» **What to do**: Would you repeat every line of the material exactly?

== Data for review

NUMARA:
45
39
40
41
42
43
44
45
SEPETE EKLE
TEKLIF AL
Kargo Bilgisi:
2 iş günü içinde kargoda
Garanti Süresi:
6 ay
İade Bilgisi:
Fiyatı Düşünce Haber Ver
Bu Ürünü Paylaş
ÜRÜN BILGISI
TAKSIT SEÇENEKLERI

====

» **Solution to the problem**:
NUMARA:
45
39
40
41
42
43
44
45
SEPETE EKLE
TEKLIF AL
Kargo Bilgisi:
2 iş günü içinde kargoda
Garanti Süresi:
6 ay
İade Bilgisi:
Fiyatı Düşünce Haber Ver
Bu Ürünü Paylaş
ÜRÜN BILGISI
TAKSIT SEÇENEKLERI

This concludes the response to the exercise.